Austin Beutner, the wealthy ex–Wall Street hedge fund veteran who spent 110 days as publisher of the San Diego Union-Tribune earlier this year before being canned by Chicago-based U-T owner Tribune Publishing, is heading back to his old stomping grounds on the island of Manhattan, this time to have a "conversation" about "the future of newspapers" at an October 22 event hosted by the Columbia Journalism School's Brown Institute for Media Innovation.
The event, first noted by LAObserved.com, is another in a continuing line of Beutner appearances, op-ed pieces, and open letters from Los Angeles politicos and business types attacking the publisher's firing and calling for local control of the L.A. Times, another Tribune property from which Beutner was let go as publisher.

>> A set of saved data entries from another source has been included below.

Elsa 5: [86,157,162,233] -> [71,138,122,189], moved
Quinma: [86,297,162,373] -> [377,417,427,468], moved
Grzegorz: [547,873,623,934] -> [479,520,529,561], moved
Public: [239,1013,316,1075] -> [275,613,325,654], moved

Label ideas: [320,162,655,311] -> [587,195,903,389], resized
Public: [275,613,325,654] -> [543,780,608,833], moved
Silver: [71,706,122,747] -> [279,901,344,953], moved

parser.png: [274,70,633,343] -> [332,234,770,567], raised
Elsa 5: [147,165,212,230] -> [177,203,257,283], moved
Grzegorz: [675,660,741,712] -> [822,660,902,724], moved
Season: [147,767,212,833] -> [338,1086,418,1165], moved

The continuing anti-Tribune drumbeat has raised questions regarding the role in the campaign of Los Angeles billionaire Eli Broad, whose failed buyout of the L.A. Times from Tribune has been tied to the departure of Beutner, Broad's onetime partner in an earlier attempt to acquire the newspaper.
Broad is a multimillion-dollar backer of a well-financed political movement favoring charter schools, in which he has been allied with fellow Democratic billionaire Irwin Jacobs of La Jolla, a big giver to nonprofit media, including KPBS and the Voice of San Diego.
Ex–Pete Wilson aide Daniel Schnur, a volunteer media contact for the pro-Beutner push, says the effort has no ulterior motive, though Schnur's campaign for California secretary of state last year drew major money support from Netflix founder Reed Hastings and other well-heeled donors favoring charter schools.
A possible takeover of the Times and Union-Tribune by Broad and partners such as Jacobs is regarded warily by some in the teachers’ union, already concerned by undue influence over nonprofit media here.
According to LAObserved, Beutner was invited to speak at Columbia by journalism school dean Steven Coll, who was seen in the Times newsroom over the summer meeting with editor Davan Maharaj, triggering talk that Coll, an ex–Washington Post managing editor and New Yorker writer, might have gotten a role in Los Angeles under Beutner.
Meanwhile, the results of the Tribune's company-wide "Employee Voluntary Separation Program" are being anxiously awaited at the Union-Tribune and the chain's other papers.
If enough workers don't accept the buyout offer by the October 23 deadline — a day after Beutner’s New York appearance — involuntary layoffs could follow.